PRODUKSI DAN PENJUALAN BELUM STABIL
Daniel Samosir menjelaskan, bahwa di situasi pandemi Covid-19, kilang ulos yang dipimpinnya, belum beroperasi maksimal. Misalnya saja, alat tenun mesin belum dimanfaatkan, masih fokus pada peralatan manual kacucak dan kacucak duduk serta perajin mesin jahit.
“Di masa pandemi ini, kita masih fokus untuk menghabiskan stok lama. Produksi dan penjualan belum stabil. Aktifitas ini untuk menyelesaikan orderan lama, jika ada orderan baru, ya kita kerjakan. Kemudian, kita keluarkan produk inovasi terbaru,” kata Daniel Samosir.
Fonny Sitanggang menguatkan apa yang disampaikan putranya, bahwa hasil penjualan dari produk kilang ulosnya, di masa pandemi Covid-19, hampir 50 persen “hilang”.
“Pandemi Covid-19 berdampak terhadap siapa saja, pengusaha merasakan, sudah pasti mengimbas pada pengrajin. Tetapi, kita tidak harus menyerah. Kita tetap bertahan, dan terus berinovasi. Kita manfaatkan media sosial untuk berjualan. Ya, hasilnya lumayan untuk dapat bertahan,” kata Fonny Sitanggang.

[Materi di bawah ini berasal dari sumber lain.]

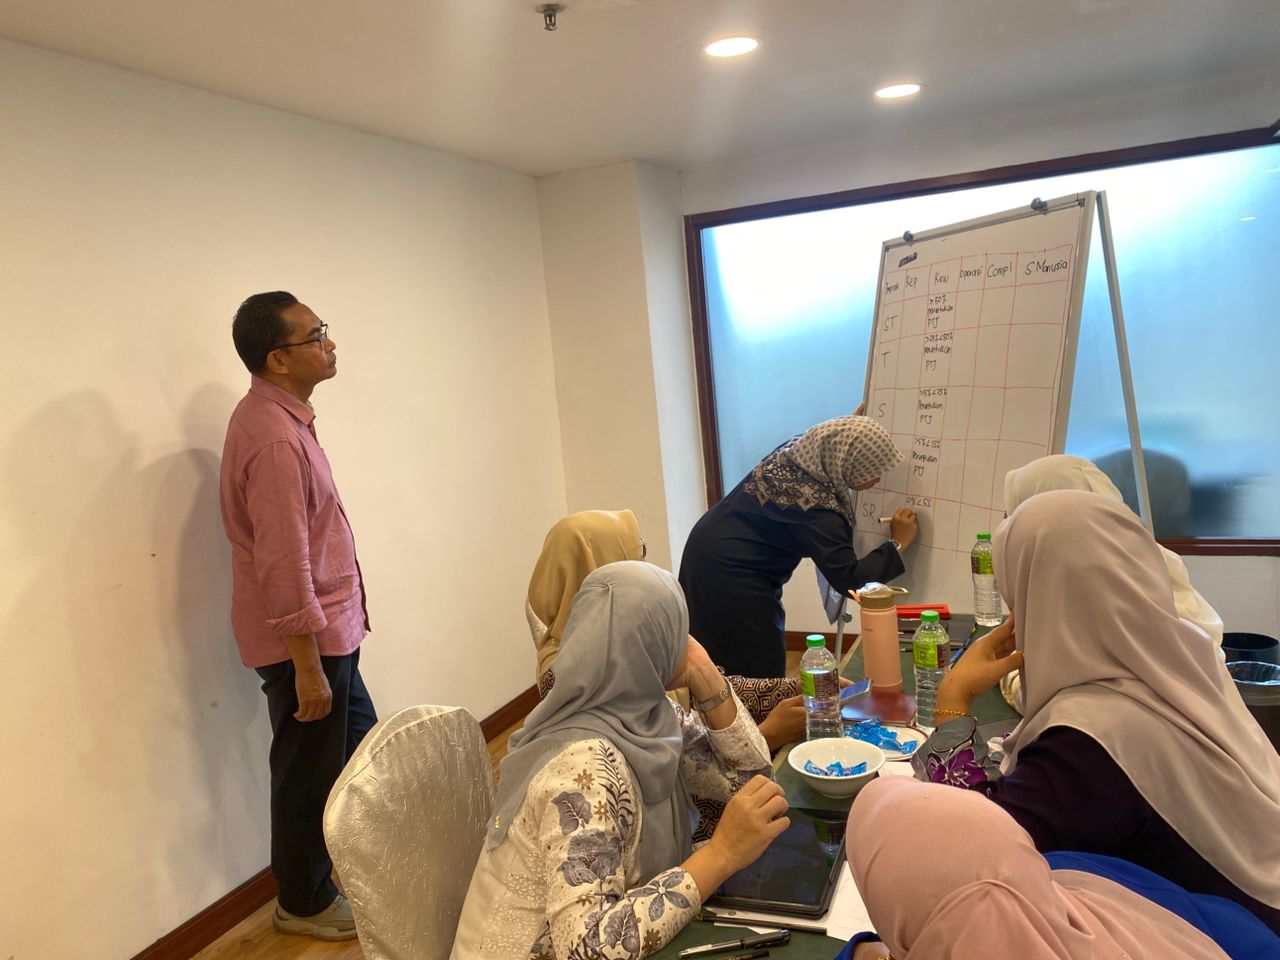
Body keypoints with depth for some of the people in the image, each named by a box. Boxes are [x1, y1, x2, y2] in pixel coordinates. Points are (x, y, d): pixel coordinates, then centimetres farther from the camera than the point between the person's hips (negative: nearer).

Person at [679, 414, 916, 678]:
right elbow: (848, 580, -25)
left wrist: (850, 427, 20)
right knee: (761, 676, 3)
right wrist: (898, 544, -16)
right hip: (728, 575, -9)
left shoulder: (800, 448, -6)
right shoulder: (817, 507, -29)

MEMBANGUN MIMPI DESTINASI WISATA ULOS
Kilang ulos “Kyan” itu, berdiri di atas lahan yang luasnya sekitar 2 rante, kata Daniel Samosir.
Entrepreneur muda ini pun, sedang membangun mimpi untuk mengemas kilang ulos tersebut, agar bermanfaat bagi orang kebanyakan.
Salah satu mimpinya tersebut, adalah menjadikan kilang itu, sebagai salah satu destinasi wisata, yang disebutnya destinasi wisata ulos.
“Saya sedang memikirkan dan akan mempersiapkan kilang ini untuk menjadi destinasi wisata ulos,” katanya.
Konsepnya, di lokasi itu sudah ada aktifitas pengerajin tenun ulos, dengan cara kerja manual mau pun mesin, serta galery mini yang berisi produk kilang. Tinggal mempertajam di penataan, agar wisatawan yang berkunjung mendapatkan view yang mengesankan.
“Pintu tol dari Parapat atau yang datang dari Medan, tidak begitu jauh dari kilang kita ini. Tinggal bagaimana nanti membangun kerjasama dengan pihak travel maupun kementerian terkait, agar destinasi wisata ulos dapat disosialisasikan,” kata Daniel Samosir.
Kemudian, mimpi kedua yang sedang dikonsep Daniel Samosir, adalah bagaimana mendatangkan mesin bordir untuk lebih menjaga kualitas hasil bordiran yang diorder para peminat tenun ulos.
“Kita butuh mesin bordir sendiri, sehingga inovasi-inovasi yang muncul dapat secepatnya diwujudkan dengan adanya mesin bordir sendiri, dengan kualitas yang lebih terjamin. Selama ini, kita kan ngebordir ke teman lain,” katanya.